> Consigne:
Pouvez-vous poursuivre l'entretien sur le métier de diplomate juste après sa dernière phrase, « En fait, il y a plusieurs métiers dans le métier. » ?

Dans un monde en pleine transformation, « le diplomate doit en permanence s’adapter aux nouveaux enjeux géopolitiques, économiques, culturels, environnementaux, avec en perspective la défense des intérêts bien compris de son pays », affirme-t-il dans son ouvrage Profession diplomate. Un ambassadeur dans la tourmente. Des intérêts à défendre, à protéger mais avec une toile de fond qui demeure : la paix. À l’occasion de la journée internationale de la paix ce 21 septembre il revient pour Aleteia sur son expérience et le rôle central des diplomates, ces « concepteurs de paix ».
Aleteia : qu’est-ce qui fait la beauté du métier de diplomate ?
Yves Aubin de La Messuzière : Ce qui m’a plu c’est d’abord la diversité géographie, même si à titre personnel je suis un spécialiste du monde arabe. Il y a aussi la complexité de ces pays, certains sont en situation de crise, d’autres en guerre. Le diplomate ne travaille pas forcément dans sa zone de spécialité. Il y a également la diversité des fonctions : tout au long de ma carrière j’ai été amené à m’occuper de dossiers politiques mais aussi beaucoup de francophonie, de diplomatie linguistiques et culturelle. La France est un membre permanent du conseil de sécurité, nous avons l’arme nucléaire, une capacité de projection de nos forces mais il y a aussi ce fameux soft power que nous ne devons pas négliger. En fait, il y a plusieurs métiers dans le métier.

> Données affichées:

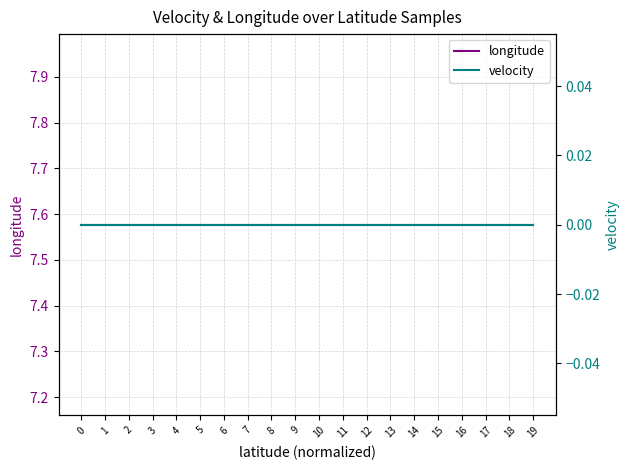

Between 3 and 14, which series saw the biggest shift?

longitude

> Résultat:
Quels buts poursuit-il ?
Le diplomate est un concepteur de paix, un faiseur de paix. C’est un négociateur qui doit convaincre différents acteurs de coopérer. Dans ce métier il y a toujours de la réflexion, de l’anticipation, de l’analyse prospective. Il a la responsabilité de protéger les intérêts français : les intérêts économiques, l’intégrité physique des ressortissants français présents dans le pays où il est en poste mais cela peut aussi être plus subtil avec la défense de la position et les valeurs de son pays à l’étranger. Mais l’action que nous menons, nous la menons le plus souvent dans la discrétion afin de ne pas affaiblir notre position et notre capacité de dialogue avec les différentes parties prenantes. Au Moyen-Orient par exemple, malgré des différences d’approche des gouvernements successifs, notre action dans la région est marquée par des constantes. Si la France ne joue pas un rôle direct dans les négociations du processus de paix, elle entend assumer sa part de responsabilité dans une logique d’impulsion et d’accompagnement. La marque de la diplomatie de la France est de disposer d’une force de proposition dans le processus de paix, plus particulièrement dans les périodes de blocage ou de crise. Pour faire simple, il ne peut y avoir de bonne diplomatie sans diplomates « ingénieurs de la paix ».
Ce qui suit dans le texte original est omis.